Reducing Errors in Data Analysis
Recently a model vetter has pointed out to a mistake that I committed when developing one of the models. The mistake was not of methodological type, rather it was a simple overlook on my side when combining two separate data sources: the same fields in these two datasets were merged under different names in the combined dataset. As a result, I only used the values from one of the two fields in my subsequent analysis. Fortunately for me, the mistake did not affect the final results significantly. However, this situation made me think and forced me to the conclusion that it is of utmost importance to develop confidence in one’s technique when dealing with data.
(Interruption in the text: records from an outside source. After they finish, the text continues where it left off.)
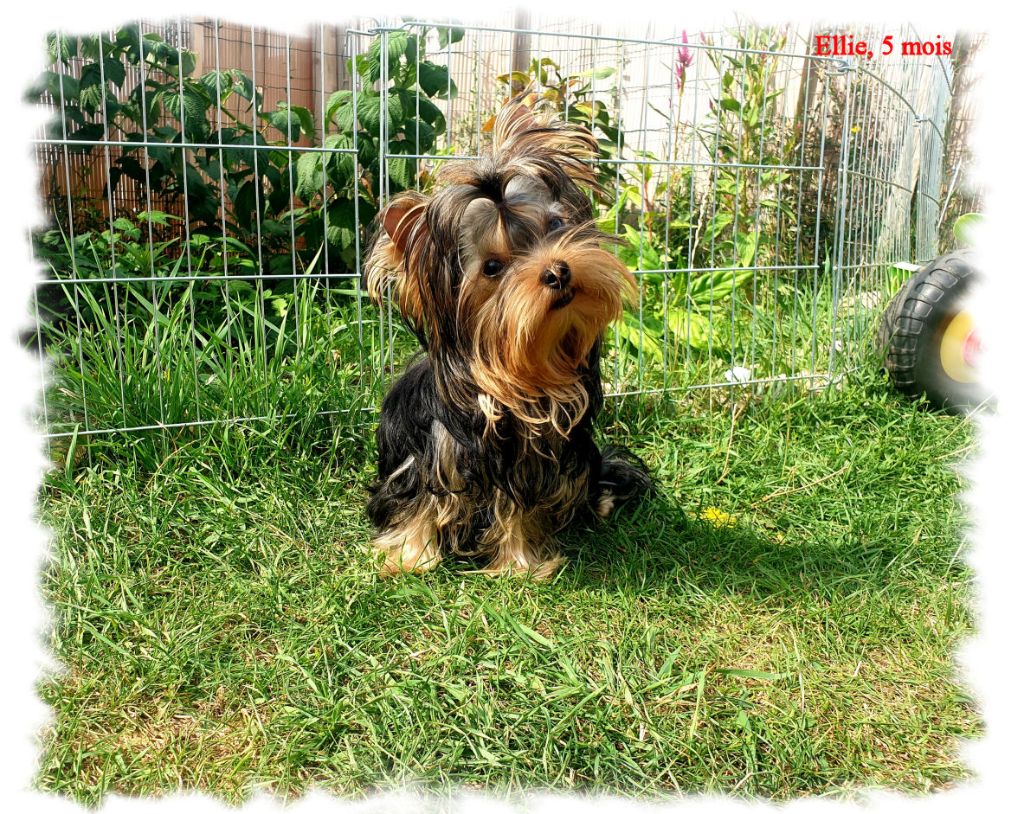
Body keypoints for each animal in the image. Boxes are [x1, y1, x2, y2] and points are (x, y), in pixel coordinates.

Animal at [364, 102, 650, 578]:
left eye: (555, 224)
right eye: (493, 268)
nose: (558, 271)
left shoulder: (536, 462)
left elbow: (519, 510)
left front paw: (522, 564)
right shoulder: (429, 454)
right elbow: (421, 501)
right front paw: (409, 557)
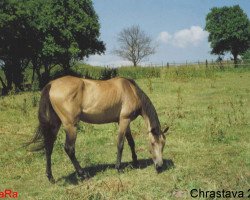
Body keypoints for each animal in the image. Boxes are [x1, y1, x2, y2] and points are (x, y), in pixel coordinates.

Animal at [30, 76, 169, 184]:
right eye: (152, 143)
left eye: (163, 144)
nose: (159, 166)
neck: (132, 91)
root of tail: (51, 84)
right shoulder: (124, 120)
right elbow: (120, 144)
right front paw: (118, 167)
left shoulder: (125, 121)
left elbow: (131, 142)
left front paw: (135, 162)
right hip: (71, 126)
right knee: (69, 149)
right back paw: (82, 173)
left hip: (55, 124)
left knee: (49, 147)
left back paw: (50, 177)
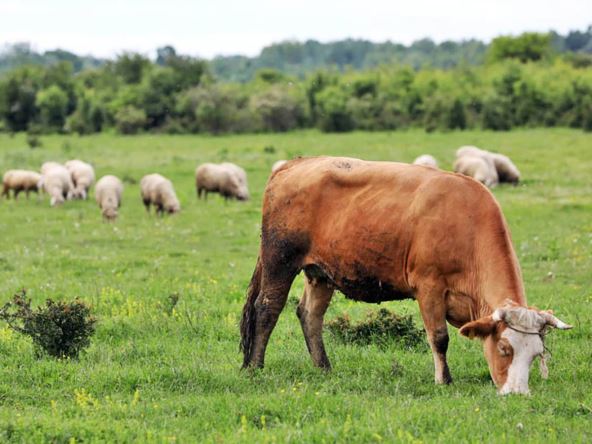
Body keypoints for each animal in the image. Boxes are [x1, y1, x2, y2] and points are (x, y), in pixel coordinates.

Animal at [239, 157, 568, 396]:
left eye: (536, 354)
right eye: (504, 349)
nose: (518, 393)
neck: (467, 223)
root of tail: (294, 164)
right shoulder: (429, 286)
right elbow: (439, 338)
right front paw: (444, 380)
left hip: (320, 273)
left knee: (309, 314)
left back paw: (323, 367)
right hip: (279, 261)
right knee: (267, 309)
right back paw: (255, 366)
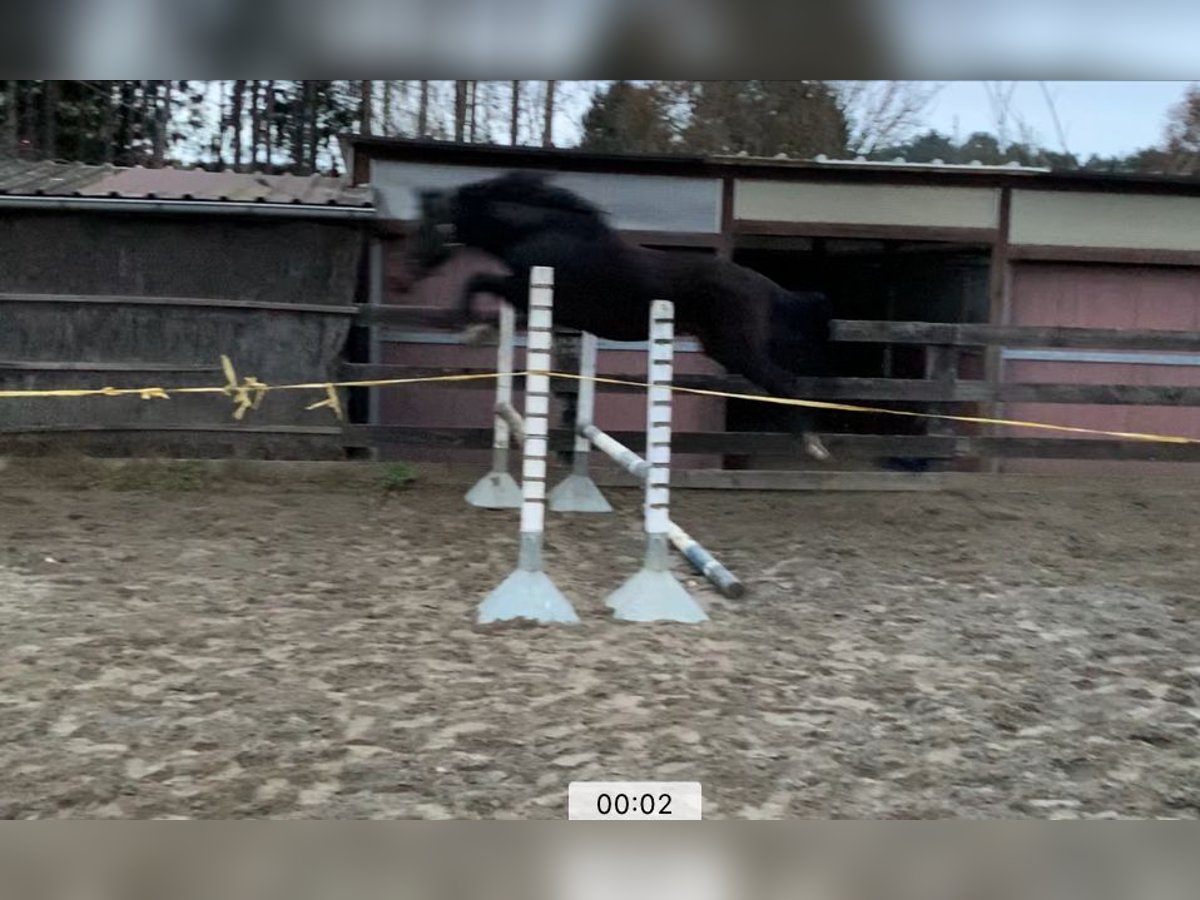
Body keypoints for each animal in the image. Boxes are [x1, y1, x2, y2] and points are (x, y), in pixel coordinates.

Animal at [410, 170, 835, 460]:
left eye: (428, 223)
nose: (411, 269)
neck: (542, 231)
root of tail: (766, 286)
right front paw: (482, 331)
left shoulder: (526, 287)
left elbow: (478, 280)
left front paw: (470, 330)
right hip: (720, 346)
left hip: (738, 348)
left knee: (785, 382)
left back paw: (812, 444)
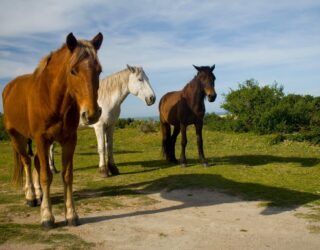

When working on a data science project, some common tasks, like performing left joins or defining variables, may seem trivial. However, in practice, it is all too common to make mistakes. For example, when doing a left join, one need to have a good idea on whether the join is actually one-to-one or not. Another example is defining a new variable as a sum of the other two variables. In SAS, the programming language that I commonly use at work, if one of the two variables is missing, the result of the summation will yield a missing value as well. For that reason, I believe that one should follow the following course of actions when working with data to minimize the amount of errors and increase one’s confidence in his or her work:
-
Think about what the result of any data manipulation should be before performing it. For example, if you define a new variable x as a + b you may theorize that it would not have missing values or be equal to 0.
-
Having performed the data manipulation, run a number of checks to verify the results of the operation against the expectations that you came up with in step 1. Try to make the tests as general as possible so that even if the data sources that you are currently using get modified or updated, the code that you wrote would still be applicable and will not result in costly mistakes.
-
If you spot any unexpected results, do not hesitate to investigate further and do not proceed until the issue has been successfully resolved. If you postpone solving the issue on the spot, there is a chance that you either forget about the issue or your subsequent analysis may no longer be valid. The latter issue is the more important the larger the project becomes as it becomes near impossible to predict the effects of subsequent error correction as it propagates through the program. Solutions usually revolve around double checking the preceding steps or even questioning the data sources used in the analysis.
I believe that performing the 3 steps outlined above should help improve the quality of the analysis and reduce the number of mistakes. While it may be time consuming at first, over time it should become a habit and the benefits will outweigh the cons.